If we now think of extending this to a strong field limit there are the square of connection terms Γ^a_{bc} in the Ricci curvature, or cryptically written as R ~ ∂Γ ΓΓ where there is the appearance of the nonlinear quadratic term in the connection. This nonlinear term indicates the group structure is nonabelian, so the photon interpretation breaks down. The graviton in this case is a form of di-gluon, or gluons in a state entanglement or chain that has no net QCD color charge. This connects with the AdS_n ~ CFT_{n-1} correspondence, where for n = 4 the conformal field theory is quark-gluon QCD physics. Further D-branes have QCD correspondences and this takes one into the general theory I lay out. One does need to look at the references to learn more of the specifics. The quantum phase transition to entanglement states is given in the paper I write in ref 11 L. B. Crowell

The simple fact is that as physics develops it will invoke new mathematics. I don't think I am overly mathematical in this essay, and I leave most of those details in the references. A theoretical physicist I think is wise to have a decent toolbox of mathematical knowledge and thinking. Physics invokes ideas of symmetries, remember Noether: symmetry corresponds to conservation law, and invariant quantities can also have connections with topology and number theory. I think the more one is familiar with advanced mathematics the more capable one is of thinking deeply about these matters.

It is true that my work is commensurate with P. Gibbs'. If field theoretic locality and spacetime are emergent structures then so is causality. This emergence is connected with a quantum phase transition, or a quantum critical point (tricritical point of Landau), and something occurring on a scale much larger than the string length.

Cheers LC

Large symmetries are clearly important. The more general a symmetry group is, say with a larger Lie group, the transformations of that group can maintain a more general vacuum as a vacuum. In other words, symmetry preserves the ground state (vacuum), and broken symmetry does not, or maintains a more restricted ground state. There may of course be other elements to the foundations of physics than simply using ever larger Lie groups, such as removing certain postulates like locality of field data.

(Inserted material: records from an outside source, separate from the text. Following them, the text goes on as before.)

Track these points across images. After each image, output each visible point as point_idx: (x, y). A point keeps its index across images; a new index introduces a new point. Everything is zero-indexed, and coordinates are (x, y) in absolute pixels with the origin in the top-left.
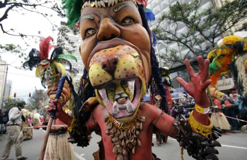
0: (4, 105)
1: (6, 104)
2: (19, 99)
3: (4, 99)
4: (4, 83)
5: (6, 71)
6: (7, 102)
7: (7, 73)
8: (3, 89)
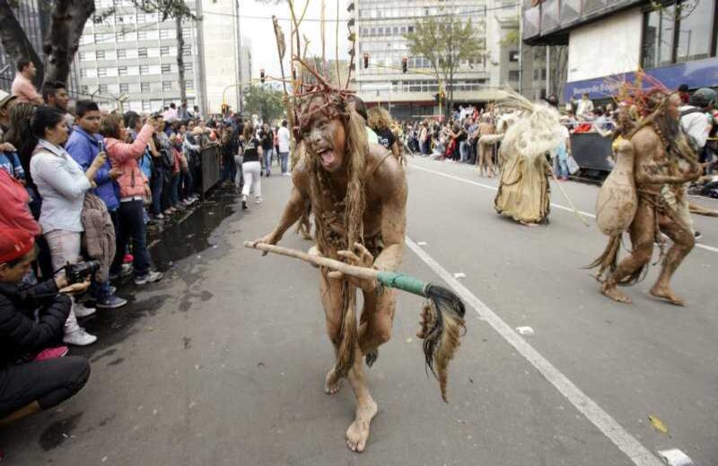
0: (245, 103)
1: (248, 99)
2: (271, 87)
3: (243, 89)
4: (236, 45)
5: (235, 14)
6: (248, 94)
7: (238, 16)
8: (237, 62)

A lot of this about mathematics and logic relies upon the philosophy of mathematics, which I have read about and find somewhat interesting. However, I am not that steeped in the subject, nor does it concern me that deeply. Some mathematical subjects have no reference to geometry, such as most of number theory. Of course we humans have to exist with all our causal structure in spacetime to study it. However, a mathematical realist would say that number theoretic proofs are true whether we know them or not.

Cheers LC

The matter over Leibniz is not in my essay. I appear to be wrong with respect to Spinoza in my blog post.

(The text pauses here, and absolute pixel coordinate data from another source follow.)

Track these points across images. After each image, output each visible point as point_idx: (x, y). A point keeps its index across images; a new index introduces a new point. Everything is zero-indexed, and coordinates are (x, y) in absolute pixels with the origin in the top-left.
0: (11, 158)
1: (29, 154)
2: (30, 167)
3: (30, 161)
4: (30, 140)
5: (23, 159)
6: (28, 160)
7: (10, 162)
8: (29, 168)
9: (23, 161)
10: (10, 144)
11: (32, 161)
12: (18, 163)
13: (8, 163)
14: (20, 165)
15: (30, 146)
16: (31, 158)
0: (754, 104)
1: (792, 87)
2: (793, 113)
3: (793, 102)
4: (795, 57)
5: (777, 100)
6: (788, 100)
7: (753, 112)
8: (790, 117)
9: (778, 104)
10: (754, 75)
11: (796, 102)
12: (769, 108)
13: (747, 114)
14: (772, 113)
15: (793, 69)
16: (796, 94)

The sentence is missing the word be, which is unfortunate. it should read, "This would not be quantum mechanics in any natural or realistic

way."

I discuss modularity towards the end. I was planning on breaking this out further, and in fact did so more. However, I exceeded the word/page limits for the essay. So this got rather scant mention at the end.

The word unity is supposed to be unitarity.

The emergence of unitarity is complicated. The existence of singularities means that quantum wave functions are not analytic functions. They are meremorphic, which define modular function or forms. I wrote a bit more on this in a post above on Aug. 13, 2012 @ 14:44 GMT. This is a deep subject, which gets into Borel groups, Leech lattices and so forth. The length restriction on this essay prevents me from breaking this out. Besides most of this that I have worked out is on notebook paper and not published. Yet analytic functions or unitarity occurs in the special case the singularity is removed or has minimal nonlocal connection to a region outside the event horizon in the case of a black hole. This occurs for large black holes.

I am not sure what the main objection is you want to raise. I am not likely to respond much if your objection is about the foundations of mathematics or set theory.

Cheers LC

My response is below. I didn't put it in a response.

LC

I am not particularly interested in getting further into math foundations issues.. My point is there are plenty of mathematical topics which are independent of geometry. The question of mathematical realism, which is related to Platonism, is something I am not interested in debating much. There are various schools of math foundations, intutionism, constructivism and so forth, and I am not particularly a partisan to one over the other. The mathematics I work with is not terribly dependent on set theory subtleties, and most mathematics used in physics is not directly dependent on these matters.

This extends to Blumschein as well. If I recall he has some big alt-math idea that "upends" the foundations of mathematics. I am not terribly interested in going there.

Cheers LC